# Bilder übereinander



## Novastream (10. Februar 2004)

Hallo Leutz

Ich brauch mal eure Hilfe. Ich bin grad dabei meiner Homepage nen neues Layout zu verpassen. Ich bin jetzt schon gut vorangekommen.
Jetzt steh ich aber vor einem Problem.
Ich wollt bei meiner Gallery eine kleine Bildvorschau machen. Das sollte folgendermaßen ablaufen:
Ich geh auf den Namen des Bildes und dann sollte rechts (in dem dafür vorbereiteten Feld) das Bild als kleine Vorschau erscheinen. Ich weiß das ich dafür ein Verhalten anlegen muss. Ich weiss auch das ich die Bilder als HIDDEN vorbereiten muss. Ich kannte es bisher so das ich dafür ne neue Ebene mit einer Tabelle angelegt habe dort das Bild reingepackt habe und das ganze dann als HIDDEN ausgegeben habe. Das Problem is jetzt nur das ich meine gesamte seite zentriert angelegt habe und das halt auch so bleiben sollten. Wenn ich nun dies mache is ja klar das die neue Ebene dann nicht zentriet ist sonder an der stelle ist wo ich die neue ebene angelegt habe. d.h. also das ich bei jeder  auflösung die Vorschau woanders habe. Ich wollte aber das es halt in diesem Bereich den ich angelegt habe bleibt. bei jeder auflösung. Es wär ja kein problem wenn es sich nur um ein bild handeln würde. Ich hab aber mehrere Bilder.  Also müssten demnach mehrere Bilder übereinanderliegen. Und da is mein Problem.
Wie bekomme ich nun mehrere Bilder in HIDDEN übereinander die halt immer in dem Vorschaubereich sind?

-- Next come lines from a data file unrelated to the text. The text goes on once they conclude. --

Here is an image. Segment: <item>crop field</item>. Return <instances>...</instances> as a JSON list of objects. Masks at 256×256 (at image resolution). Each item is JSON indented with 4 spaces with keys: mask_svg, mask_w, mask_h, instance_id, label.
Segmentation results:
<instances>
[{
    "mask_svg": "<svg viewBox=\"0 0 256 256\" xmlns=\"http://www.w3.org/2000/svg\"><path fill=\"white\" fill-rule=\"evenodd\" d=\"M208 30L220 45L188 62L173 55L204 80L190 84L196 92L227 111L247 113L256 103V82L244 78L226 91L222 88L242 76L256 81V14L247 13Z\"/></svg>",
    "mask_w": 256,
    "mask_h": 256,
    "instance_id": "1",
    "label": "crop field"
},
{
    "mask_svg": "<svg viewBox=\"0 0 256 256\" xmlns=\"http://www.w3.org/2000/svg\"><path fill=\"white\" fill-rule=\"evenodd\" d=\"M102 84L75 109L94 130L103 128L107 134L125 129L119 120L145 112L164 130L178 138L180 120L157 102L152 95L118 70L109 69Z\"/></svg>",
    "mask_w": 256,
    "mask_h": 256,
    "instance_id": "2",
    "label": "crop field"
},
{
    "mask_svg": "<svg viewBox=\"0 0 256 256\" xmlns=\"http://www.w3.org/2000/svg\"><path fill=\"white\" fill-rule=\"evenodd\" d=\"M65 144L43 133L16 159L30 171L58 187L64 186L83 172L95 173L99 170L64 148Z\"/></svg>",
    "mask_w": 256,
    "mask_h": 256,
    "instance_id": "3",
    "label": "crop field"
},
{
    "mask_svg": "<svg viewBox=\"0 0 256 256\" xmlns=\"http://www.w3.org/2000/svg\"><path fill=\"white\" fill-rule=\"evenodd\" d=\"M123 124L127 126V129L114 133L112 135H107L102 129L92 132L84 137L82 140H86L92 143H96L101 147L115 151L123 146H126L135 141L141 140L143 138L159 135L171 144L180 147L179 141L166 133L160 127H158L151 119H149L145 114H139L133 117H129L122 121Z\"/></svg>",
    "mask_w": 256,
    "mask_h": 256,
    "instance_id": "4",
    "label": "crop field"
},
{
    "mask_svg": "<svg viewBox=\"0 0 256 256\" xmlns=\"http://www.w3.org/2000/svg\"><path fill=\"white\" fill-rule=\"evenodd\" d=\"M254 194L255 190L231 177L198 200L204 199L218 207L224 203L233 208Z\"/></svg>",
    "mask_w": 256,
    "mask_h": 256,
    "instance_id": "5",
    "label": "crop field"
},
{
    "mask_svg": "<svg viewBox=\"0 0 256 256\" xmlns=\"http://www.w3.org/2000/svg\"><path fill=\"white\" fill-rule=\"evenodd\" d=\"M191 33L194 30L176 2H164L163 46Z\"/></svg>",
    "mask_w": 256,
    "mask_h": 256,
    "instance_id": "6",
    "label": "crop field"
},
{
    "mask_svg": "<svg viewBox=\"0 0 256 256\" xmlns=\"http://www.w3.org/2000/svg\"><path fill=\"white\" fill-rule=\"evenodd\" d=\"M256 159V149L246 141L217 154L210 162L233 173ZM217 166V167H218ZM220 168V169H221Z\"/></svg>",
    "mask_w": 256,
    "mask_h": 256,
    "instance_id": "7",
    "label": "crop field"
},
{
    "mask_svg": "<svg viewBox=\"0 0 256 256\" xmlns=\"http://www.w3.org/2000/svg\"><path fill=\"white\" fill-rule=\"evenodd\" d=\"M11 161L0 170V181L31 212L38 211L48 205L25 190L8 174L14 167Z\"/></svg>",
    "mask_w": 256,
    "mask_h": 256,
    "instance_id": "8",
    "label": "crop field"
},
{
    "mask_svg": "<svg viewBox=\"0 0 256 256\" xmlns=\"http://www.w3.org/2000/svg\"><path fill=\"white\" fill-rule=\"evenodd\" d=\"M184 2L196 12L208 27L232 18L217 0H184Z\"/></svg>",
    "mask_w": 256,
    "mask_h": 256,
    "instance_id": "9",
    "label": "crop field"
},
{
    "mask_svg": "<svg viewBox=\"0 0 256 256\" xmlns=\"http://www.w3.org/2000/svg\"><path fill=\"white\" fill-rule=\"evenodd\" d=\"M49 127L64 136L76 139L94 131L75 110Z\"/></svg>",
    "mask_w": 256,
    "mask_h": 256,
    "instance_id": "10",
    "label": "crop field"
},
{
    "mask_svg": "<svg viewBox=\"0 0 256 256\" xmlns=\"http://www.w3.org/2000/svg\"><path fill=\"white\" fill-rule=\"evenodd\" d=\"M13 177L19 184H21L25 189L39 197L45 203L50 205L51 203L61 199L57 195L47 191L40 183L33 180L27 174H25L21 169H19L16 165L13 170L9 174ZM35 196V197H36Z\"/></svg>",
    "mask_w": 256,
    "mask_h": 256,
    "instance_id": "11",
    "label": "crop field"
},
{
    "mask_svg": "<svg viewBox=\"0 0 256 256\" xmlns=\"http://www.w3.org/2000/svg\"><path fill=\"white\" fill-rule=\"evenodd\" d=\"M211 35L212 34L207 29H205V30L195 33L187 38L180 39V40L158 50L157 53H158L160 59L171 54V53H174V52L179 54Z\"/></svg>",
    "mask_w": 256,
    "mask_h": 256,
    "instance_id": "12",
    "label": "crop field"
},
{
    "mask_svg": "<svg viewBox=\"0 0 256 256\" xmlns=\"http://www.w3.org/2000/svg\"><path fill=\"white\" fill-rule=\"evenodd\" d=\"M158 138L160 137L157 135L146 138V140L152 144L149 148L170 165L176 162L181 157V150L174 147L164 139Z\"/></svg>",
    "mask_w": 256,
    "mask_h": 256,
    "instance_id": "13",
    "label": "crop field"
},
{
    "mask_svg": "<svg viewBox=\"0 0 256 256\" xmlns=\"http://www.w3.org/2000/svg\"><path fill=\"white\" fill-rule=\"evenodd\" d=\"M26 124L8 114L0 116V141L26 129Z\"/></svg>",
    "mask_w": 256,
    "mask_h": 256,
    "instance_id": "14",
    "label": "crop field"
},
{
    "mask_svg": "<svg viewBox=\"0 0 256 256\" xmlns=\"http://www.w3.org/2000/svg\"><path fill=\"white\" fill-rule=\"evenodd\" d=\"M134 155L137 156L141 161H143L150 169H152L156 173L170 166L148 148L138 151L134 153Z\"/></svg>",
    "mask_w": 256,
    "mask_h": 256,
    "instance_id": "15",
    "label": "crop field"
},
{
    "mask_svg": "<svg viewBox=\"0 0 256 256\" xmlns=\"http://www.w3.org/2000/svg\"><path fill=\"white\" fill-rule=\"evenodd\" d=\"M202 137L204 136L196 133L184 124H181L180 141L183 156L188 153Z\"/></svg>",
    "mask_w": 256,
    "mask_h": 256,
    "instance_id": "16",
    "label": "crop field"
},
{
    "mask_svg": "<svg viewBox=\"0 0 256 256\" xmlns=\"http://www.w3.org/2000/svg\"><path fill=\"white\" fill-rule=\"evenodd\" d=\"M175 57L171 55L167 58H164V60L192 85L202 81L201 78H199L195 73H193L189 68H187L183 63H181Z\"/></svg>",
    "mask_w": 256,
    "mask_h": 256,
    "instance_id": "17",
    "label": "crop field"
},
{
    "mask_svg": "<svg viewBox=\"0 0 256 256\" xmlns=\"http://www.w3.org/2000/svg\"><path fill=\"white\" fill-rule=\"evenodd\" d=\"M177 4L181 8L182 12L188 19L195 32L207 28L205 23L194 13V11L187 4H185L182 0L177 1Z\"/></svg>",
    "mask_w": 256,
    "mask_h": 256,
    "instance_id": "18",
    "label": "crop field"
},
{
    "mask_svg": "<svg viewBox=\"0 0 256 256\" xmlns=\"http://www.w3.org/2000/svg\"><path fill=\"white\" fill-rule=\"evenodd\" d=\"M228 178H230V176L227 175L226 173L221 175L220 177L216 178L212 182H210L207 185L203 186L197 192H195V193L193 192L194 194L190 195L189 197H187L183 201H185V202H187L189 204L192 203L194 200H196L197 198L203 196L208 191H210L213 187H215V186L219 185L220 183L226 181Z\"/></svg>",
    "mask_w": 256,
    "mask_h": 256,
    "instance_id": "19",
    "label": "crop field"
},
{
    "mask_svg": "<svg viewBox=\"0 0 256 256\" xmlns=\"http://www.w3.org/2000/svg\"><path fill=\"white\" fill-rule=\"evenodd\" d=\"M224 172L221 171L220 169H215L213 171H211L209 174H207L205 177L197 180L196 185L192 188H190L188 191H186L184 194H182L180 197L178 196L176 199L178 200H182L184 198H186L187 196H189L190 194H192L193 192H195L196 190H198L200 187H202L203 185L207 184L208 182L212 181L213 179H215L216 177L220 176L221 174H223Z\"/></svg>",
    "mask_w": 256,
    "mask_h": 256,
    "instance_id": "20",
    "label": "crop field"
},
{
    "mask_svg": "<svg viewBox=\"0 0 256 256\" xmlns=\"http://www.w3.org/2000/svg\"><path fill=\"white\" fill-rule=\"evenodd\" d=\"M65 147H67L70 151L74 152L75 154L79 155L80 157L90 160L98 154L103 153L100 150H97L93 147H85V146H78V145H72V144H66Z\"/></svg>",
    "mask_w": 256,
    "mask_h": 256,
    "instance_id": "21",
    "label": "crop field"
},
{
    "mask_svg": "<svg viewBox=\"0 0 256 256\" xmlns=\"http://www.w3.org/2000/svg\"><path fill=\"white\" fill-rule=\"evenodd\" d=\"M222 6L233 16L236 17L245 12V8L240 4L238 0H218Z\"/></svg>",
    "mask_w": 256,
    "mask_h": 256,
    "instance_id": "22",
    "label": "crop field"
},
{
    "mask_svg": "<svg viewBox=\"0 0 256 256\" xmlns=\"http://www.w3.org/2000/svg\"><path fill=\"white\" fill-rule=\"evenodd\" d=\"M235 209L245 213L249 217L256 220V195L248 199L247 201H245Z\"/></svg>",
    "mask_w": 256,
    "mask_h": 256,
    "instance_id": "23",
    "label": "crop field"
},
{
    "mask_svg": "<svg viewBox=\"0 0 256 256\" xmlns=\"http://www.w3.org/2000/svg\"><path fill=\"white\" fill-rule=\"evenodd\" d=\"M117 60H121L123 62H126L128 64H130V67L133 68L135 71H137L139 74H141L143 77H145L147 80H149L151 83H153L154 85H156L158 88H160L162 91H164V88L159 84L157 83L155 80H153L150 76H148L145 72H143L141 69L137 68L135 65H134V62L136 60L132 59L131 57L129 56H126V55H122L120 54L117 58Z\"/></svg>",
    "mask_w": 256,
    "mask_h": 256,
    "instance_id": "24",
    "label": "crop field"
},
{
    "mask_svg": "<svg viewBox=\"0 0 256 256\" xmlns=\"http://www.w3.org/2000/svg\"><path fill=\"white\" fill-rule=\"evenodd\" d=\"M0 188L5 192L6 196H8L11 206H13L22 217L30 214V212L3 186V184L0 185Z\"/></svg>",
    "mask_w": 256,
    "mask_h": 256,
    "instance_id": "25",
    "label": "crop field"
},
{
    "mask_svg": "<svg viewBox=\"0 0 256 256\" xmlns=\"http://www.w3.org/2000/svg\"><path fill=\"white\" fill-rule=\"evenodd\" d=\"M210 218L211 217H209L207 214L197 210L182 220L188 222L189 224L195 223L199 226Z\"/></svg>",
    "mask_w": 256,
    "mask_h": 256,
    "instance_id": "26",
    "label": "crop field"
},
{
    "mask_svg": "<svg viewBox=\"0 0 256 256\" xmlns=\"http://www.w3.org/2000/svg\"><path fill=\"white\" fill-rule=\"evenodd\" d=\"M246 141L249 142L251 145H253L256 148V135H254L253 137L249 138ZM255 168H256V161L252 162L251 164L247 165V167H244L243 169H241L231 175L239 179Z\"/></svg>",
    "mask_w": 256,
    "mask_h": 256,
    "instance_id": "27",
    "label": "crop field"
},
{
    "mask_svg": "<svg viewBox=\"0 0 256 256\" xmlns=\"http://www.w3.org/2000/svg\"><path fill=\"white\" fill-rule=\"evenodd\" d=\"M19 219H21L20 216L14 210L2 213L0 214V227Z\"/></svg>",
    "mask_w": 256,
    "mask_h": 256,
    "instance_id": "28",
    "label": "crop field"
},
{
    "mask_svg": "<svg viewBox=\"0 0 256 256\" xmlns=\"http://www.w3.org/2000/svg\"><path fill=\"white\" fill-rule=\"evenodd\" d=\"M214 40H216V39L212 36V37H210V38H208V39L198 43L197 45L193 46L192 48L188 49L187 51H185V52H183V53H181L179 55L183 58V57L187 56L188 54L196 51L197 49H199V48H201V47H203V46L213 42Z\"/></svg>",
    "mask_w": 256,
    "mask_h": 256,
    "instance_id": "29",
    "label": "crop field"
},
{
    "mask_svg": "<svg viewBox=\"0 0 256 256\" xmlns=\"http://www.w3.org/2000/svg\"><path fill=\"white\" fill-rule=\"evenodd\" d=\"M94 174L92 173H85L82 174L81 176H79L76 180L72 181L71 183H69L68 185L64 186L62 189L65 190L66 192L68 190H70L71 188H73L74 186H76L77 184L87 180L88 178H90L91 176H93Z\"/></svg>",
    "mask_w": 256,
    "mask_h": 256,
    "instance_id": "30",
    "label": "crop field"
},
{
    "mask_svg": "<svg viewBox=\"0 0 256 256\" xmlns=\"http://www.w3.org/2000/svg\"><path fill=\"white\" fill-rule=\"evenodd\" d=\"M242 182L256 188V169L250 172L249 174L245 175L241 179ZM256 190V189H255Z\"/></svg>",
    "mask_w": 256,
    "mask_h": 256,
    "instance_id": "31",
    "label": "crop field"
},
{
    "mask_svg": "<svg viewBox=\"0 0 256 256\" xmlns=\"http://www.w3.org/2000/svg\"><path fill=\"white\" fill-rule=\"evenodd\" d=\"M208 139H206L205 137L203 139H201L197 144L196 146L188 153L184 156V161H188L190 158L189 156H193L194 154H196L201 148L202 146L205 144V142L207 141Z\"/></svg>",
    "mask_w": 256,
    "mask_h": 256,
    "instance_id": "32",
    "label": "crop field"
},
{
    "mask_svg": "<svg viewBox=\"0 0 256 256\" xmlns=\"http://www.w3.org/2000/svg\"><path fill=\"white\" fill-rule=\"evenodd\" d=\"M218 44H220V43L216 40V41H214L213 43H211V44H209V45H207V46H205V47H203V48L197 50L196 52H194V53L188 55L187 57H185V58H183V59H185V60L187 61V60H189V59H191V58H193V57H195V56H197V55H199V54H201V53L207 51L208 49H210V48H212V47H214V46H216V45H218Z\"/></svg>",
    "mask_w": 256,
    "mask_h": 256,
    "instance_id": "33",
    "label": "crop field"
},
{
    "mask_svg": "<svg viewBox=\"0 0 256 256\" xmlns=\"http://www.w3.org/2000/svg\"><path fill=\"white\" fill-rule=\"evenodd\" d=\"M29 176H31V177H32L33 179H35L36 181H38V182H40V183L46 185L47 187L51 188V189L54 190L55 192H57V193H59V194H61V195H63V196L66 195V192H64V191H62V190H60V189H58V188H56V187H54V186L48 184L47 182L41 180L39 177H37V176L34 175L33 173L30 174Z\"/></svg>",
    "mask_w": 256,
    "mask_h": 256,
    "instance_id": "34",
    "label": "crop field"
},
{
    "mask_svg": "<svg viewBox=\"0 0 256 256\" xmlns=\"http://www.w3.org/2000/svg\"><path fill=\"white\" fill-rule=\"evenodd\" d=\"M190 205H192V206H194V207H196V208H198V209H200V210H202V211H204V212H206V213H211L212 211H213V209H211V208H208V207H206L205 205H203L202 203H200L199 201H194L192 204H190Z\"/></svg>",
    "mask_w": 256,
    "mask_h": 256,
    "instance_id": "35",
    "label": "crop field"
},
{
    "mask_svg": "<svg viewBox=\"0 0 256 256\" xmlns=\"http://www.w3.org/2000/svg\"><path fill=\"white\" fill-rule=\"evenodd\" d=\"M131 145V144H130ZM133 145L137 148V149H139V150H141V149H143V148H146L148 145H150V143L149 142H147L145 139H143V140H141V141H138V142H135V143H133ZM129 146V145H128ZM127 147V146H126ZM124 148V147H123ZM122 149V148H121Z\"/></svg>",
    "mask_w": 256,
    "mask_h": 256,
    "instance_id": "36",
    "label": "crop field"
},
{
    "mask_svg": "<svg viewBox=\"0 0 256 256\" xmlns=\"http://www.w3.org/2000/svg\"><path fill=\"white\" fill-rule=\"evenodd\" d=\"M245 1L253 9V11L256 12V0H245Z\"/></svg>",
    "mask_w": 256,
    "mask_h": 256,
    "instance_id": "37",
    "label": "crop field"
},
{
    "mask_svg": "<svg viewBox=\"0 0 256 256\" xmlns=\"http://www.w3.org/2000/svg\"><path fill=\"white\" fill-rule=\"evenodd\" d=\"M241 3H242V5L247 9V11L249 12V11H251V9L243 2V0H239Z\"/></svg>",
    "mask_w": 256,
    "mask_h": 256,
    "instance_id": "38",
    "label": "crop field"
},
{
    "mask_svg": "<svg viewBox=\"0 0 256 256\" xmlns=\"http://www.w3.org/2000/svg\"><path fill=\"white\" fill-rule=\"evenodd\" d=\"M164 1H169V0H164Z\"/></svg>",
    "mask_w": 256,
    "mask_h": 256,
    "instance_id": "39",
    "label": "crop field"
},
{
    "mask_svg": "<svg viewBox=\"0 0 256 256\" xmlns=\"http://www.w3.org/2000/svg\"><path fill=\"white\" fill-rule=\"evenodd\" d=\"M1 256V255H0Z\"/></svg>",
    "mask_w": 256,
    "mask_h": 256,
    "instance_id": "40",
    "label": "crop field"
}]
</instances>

Ich benutze Dreamweaver MX für die Erstellung meiner HP.

Ich hoffe mir kann einer von euch helfen. Ich wär echt Dankbar.


----------



## Sven Mintel (11. Februar 2004)

Du brauchst eigentlich nur ein Bild in die Seite tun... am besten von vornherein ein transparentes GIF.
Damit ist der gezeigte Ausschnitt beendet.